I'm trying to figure out how to advertise my web application's search endpoint using OpenSearch (see http://www.opensearch.org/Specifications/OpenSearch/1.1#OpenSearch_description_document), but even my simplest example does not work. I have index.html with:

<!DOCTYPE HTML PUBLIC "-//W3C//DTD HTML 4.01//EN" "http://www.w3.org/TR/html4/strict.dtd">
<html xmlns="http://www.w3.org/1999/xhtml" xml:lang="en" lang="en" dir="ltr">
    <head profile="http://a9.com/-/spec/opensearch/1.1/">
        <link title="Search" rel="search" type="application/opensearchdescription+xml" href="osdd.xml"/>
    </head>
    <body>
        hello
    </body>
</html>

And osdd.xml containing:

<?xml version="1.0" encoding="UTF-8"?>
<OpenSearchDescription xmlns="http://a9.com/-/spec/opensearch/1.1/" xmlns:moz="http://www.mozilla.org/2006/browser/search/">
    <ShortName>test</ShortName>
    <Description>test</Description>
    <Url type="text/html" template="http://example.com?q={searchTerms}"/>
</OpenSearchDescription>

But nothing appears to work. Chrome's "tab to search" behavior does not show up, and using the developer tools Chrome does not seem to be loading osdd.xml at all.

Any clues?

Upvotes: 9

Views: 5214

Answers (4)

Lampe2020
Lampe2020

Reputation: 350

For me I fixed the autodetection at least in Firefox by adding a <link> element to my page's <head>:

<link rel="search" type="application/opensearchdescription+xml" title="Search engine name" href="./osdd.xml">

If the osdd.xml file follows the specification and is present at the path in the href attribute it should automatically be suggested when focusing the address/serch bar while on that page, at least in Firefox.

Chrome doesn't seem to have any such behaviour (at least not on sub pages of the website) and still doesn't load my search definition on my own website.

Upvotes: 0

Shay
Shay

Reputation: 31

Adding some more recent info here.
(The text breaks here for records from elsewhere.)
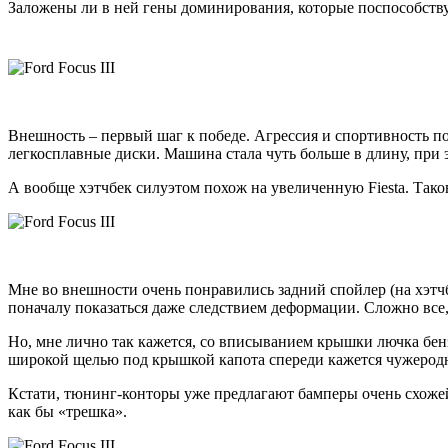
Заложены ли в ней гены доминирования, которые поспособству
Внешность – первый шаг к победе. Агрессия и спортивность п
легкосплавные диски. Машина стала чуть больше в длину, при 
А вообще хэтчбек силуэтом похож на увеличенную Fiesta. Тако
Мне во внешности очень понравились задний спойлер (на хэтчб
поначалу показаться даже следствием деформации. Сложно все,
Но, мне лично так кажется, со вписыванием крышки лючка бенз
широкой щелью под крышкой капота спереди кажется чужеродны
Кстати, тюнинг-конторы уже предлагают бамперы очень схожей 
как бы «трешка».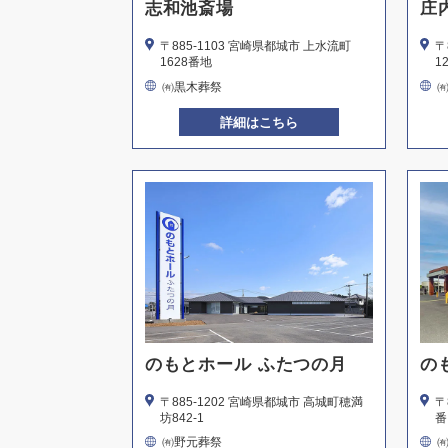
志和池斎場
庄
〒885-1103 宮崎県都城市 上水流町
〒
1628番地
1
㈲黒木葬祭
詳細はこちら
のもとホール ふたつの月
の
〒885-1202 宮崎県都城市 高城町穂満
〒
坊842-1
番
㈲野元葬祭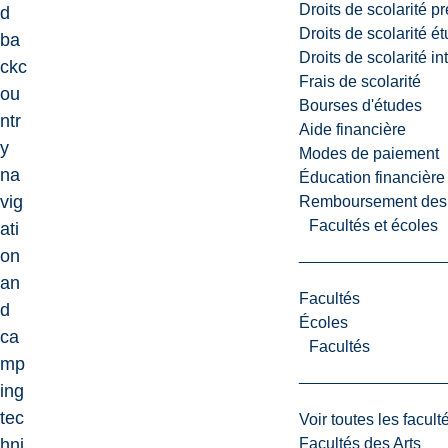
Droits de scolarité p
d
Droits de scolarité é
ba
Droits de scolarité i
ckc
Frais de scolarité
ou
Bourses d'études
ntr
Aide financière
y
Modes de paiement
na
Éducation financière
vig
Remboursement des fr
Facultés et écoles
ati
on
an
Facultés
d
Écoles
ca
Facultés
mp
ing
tec
Voir toutes les facult
Facultés des Arts
hni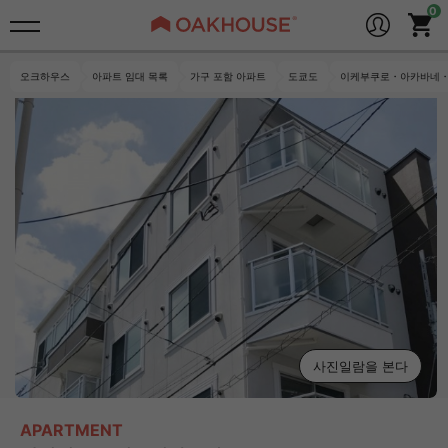
오크하우스
아파트 임대 목록
가구 포함 아파트
도쿄도
이케부쿠로・아카바네・
사진일람을 본다
APARTMENT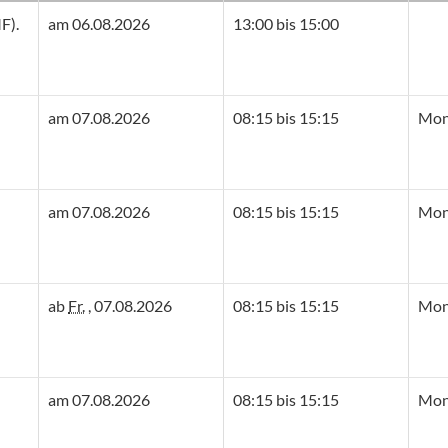
F).
am 06.08.2026
13:00 bis 15:00
am 07.08.2026
08:15 bis 15:15
Mont
am 07.08.2026
08:15 bis 15:15
Mont
ab
Fr.
, 07.08.2026
08:15 bis 15:15
Mont
am 07.08.2026
08:15 bis 15:15
Mont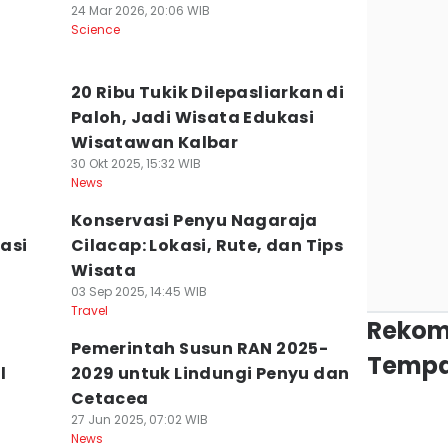
24 Mar 2026, 20:06 WIB
Science
20 Ribu Tukik Dilepasliarkan di
Paloh, Jadi Wisata Edukasi
Wisatawan Kalbar
30 Okt 2025, 15:32 WIB
News
Konservasi Penyu Nagaraja
asi
Cilacap: Lokasi, Rute, dan Tips
Wisata
03 Sep 2025, 14:45 WIB
Travel
Rekom
Pemerintah Susun RAN 2025-
Tempa
l
2029 untuk Lindungi Penyu dan
Cetacea
27 Jun 2025, 07:02 WIB
News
I couldn't find any formal proof for it, but it seems like Chrome on Android changed the logic of when to show a new search engine in the settings, somewhere in September 2018. Before that, it used to work when the user simple navigated to the site. After this change, the search engine didn't show up immediately in the settings. I was able to make it work, if I go to my site that has open search meta tag. Then go to another site, and then come back. It only showed up on the second time. To make it easier for the user, I add a hidden iframe, that redirects to another site (which I control), and on that site I added a redirect back to the original site, after 2 seconds. It seems to work on all the devices I tested (a few samsung devices).

I saw comments here that says that the opensearch doc will only be looked for when the user is at the root node (mysite.com/ but not mysite.com/foo). My site is following this comment, and I didn't try otherwise, so I can't approve or deny if this is important.

Upvotes: 0

jpsfs
jpsfs

Reputation: 708

Sorry for digging up this thread but I had a similar issue and managed to resolve it, so I leave my findings here if anyone finds it.

In my case, the XML file wasn't on UTF-8 thus not being correctly loaded by Chrome. Please ensure your file is on UTF-8.

Cheers!

Upvotes: 3

Lord Loh.
Lord Loh.

Reputation: 2477

Loading of the osdd.xml does not show up on the Developer Tools > Network tab.

http://code.google.com/p/chromium/issues/detail?id=58801#c3 (comment 3) mentions that you need to search at least once to add the search engine.

I also discovered that you need to delete existing search engines from the Settings > Manage Search Engines and restart the browser to see effects of changes to the osdd file.